#### Text for analysis ####

While US President Donald Trump has sought to make intellectual property rights (IPR) a major sticking point in America’s ongoing trade war with China, the little progress made in negotiations between the two countries in this area over the past year or so will likely make no dent whatsoever in the huge number of counterfeit and pirated products that are exported out of China to foreign markets every year. For its part, Beijing claims it has made significant progress on IP protection in recent years, with data from China’s State Administration of Foreign Exchange (Safe) showing in April that the country’s external payments of IPR royalties had risen 24% in 2018 to $35.8 billion, resulting in a deficit of $30.2 billion.

Beijing has long promised to improve its IPR protection regime, more as part of efforts to bolster innovation and support its own industries than to placate the US, and has set up a series of specialist IP courts across the nation, as well as increasing penalties for trademark infringement. Although foreign companies have complained that these are often biased towards domestic firms and hand out inadequate punishments, the increased external IPR royalty payments being made by China suggest that the country’s new approach might be producing some positive results.

While this development is to be welcomed, particularly for those businesses that have benefited from increased IPR royalties emanating from the country, it remains to be seen what impact if any China’s new IPR regime might have on the massive amount of fake items that flood out of the  country to overseas markets.

#### Excerpted records ####

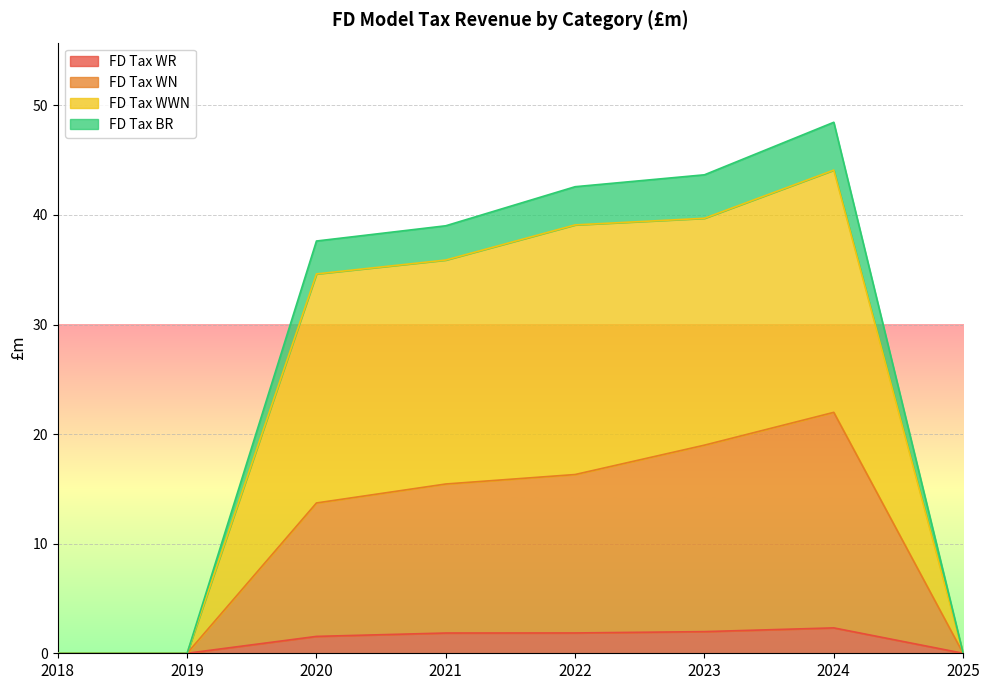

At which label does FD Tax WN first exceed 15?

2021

####
#### Excerpted records ####

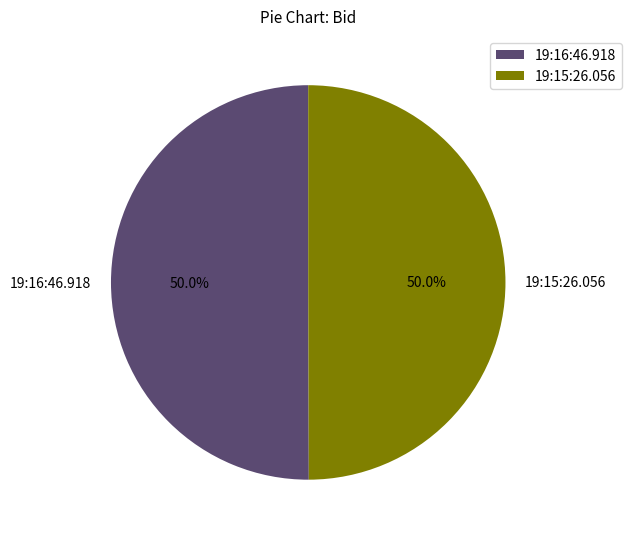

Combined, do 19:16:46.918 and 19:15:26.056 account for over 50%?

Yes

####

*Required work*:
A) List every percentage and dollar figure that appears in the passage on China's intellectual property protection.
B) In the passage on China's intellectual property protection, reproduce everything from "Beijing has long" down to "some positive results.".
C) Answer these questions using the passage on China's intellectual property protection:
(i) Whose data showed the rise in China's external payments of IPR royalties?
(ii) What two measures has Beijing taken besides promising to improve its IPR protection regime?
(iii) What have foreign companies complained about regarding these measures?

*Outputs for the tasks*:
A)
24%
$35.8 billion
$30.2 billion

B)
Beijing has long promised to improve its IPR protection regime, more as part of efforts to bolster innovation and support its own industries than to placate the US, and has set up a series of specialist IP courts across the nation, as well as increasing penalties for trademark infringement. Although foreign companies have complained that these are often biased towards domestic firms and hand out inadequate punishments, the increased external IPR royalty payments being made by China suggest that the country’s new approach might be producing some positive results.

C)
(i) China's State Administration of Foreign Exchange (Safe)
(ii) It has set up a series of specialist IP courts across the nation and increased penalties for trademark infringement.
(iii) They are often biased towards domestic firms and hand out inadequate punishments.